### [Work instruction]
What is the number of lines in the listing below that include the string "Enclave"? Answer with that number alone.

*** The input

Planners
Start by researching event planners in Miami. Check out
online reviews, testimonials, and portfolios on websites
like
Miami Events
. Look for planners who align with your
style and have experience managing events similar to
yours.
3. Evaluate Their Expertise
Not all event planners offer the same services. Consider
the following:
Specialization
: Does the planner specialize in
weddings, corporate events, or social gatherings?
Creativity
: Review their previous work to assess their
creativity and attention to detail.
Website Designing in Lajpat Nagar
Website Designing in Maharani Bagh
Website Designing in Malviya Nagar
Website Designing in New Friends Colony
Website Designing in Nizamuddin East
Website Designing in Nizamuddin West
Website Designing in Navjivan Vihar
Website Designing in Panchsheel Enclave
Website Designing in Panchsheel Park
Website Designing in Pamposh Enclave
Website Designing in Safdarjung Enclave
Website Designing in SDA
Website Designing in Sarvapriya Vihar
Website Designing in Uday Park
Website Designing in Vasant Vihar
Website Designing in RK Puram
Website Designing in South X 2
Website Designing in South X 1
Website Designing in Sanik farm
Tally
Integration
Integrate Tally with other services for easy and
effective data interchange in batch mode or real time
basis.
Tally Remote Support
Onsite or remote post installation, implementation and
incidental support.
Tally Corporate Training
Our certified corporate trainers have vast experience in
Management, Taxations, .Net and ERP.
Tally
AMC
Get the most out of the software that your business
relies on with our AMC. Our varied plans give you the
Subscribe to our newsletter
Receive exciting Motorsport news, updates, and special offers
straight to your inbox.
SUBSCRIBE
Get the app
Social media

******

### [Expected answer]
3